SUPPLIED RECORDS ->
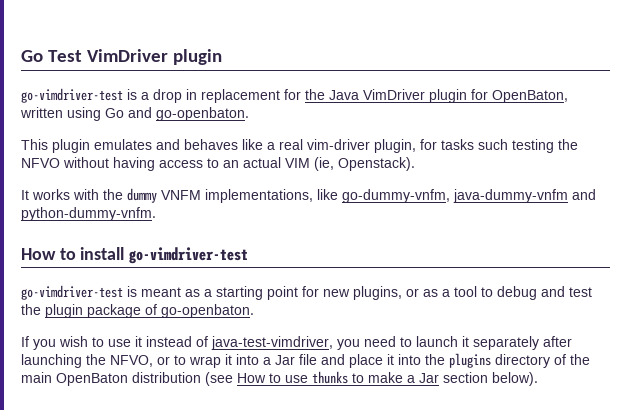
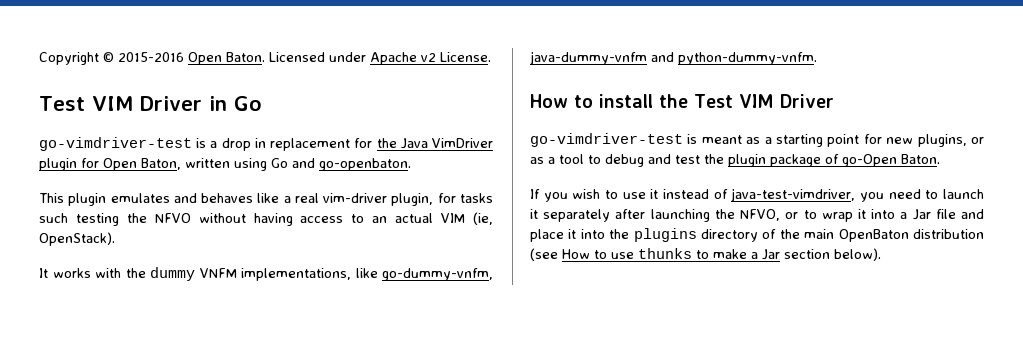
[21,49,222,65] Go Test VimDriver plugin -> [39,52,491,65] [39,96,262,111] Copyright © 2015-2016 Open Baton. Licensed under Apache v2 License. // Test VIM Driver in Go
[492,90,568,103] OpenBaton, -> [103,158,181,171] Open Baton,
[338,157,415,171] Openstack). -> [39,232,115,246] OpenStack).
[129,247,249,264] go-vimdriver-test -> [659,94,834,108] the Test VIM Driver
[161,304,254,318] go-openbaton. -> [842,154,940,167] go-Open Baton.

ASSIGNED TASK -> Return all of the material precisely as written. No picture belongs in it.

WRITTEN SOLUTION ->
[21,49,222,65] Go Test VimDriver plugin -> [39,52,491,65] [39,96,262,111] Copyright © 2015-2016 Open Baton. Licensed under Apache v2 License. // Test VIM Driver in Go
[492,90,568,103] OpenBaton, -> [103,158,181,171] Open Baton,
[338,157,415,171] Openstack). -> [39,232,115,246] OpenStack).
[129,247,249,264] go-vimdriver-test -> [659,94,834,108] the Test VIM Driver
[161,304,254,318] go-openbaton. -> [842,154,940,167] go-Open Baton.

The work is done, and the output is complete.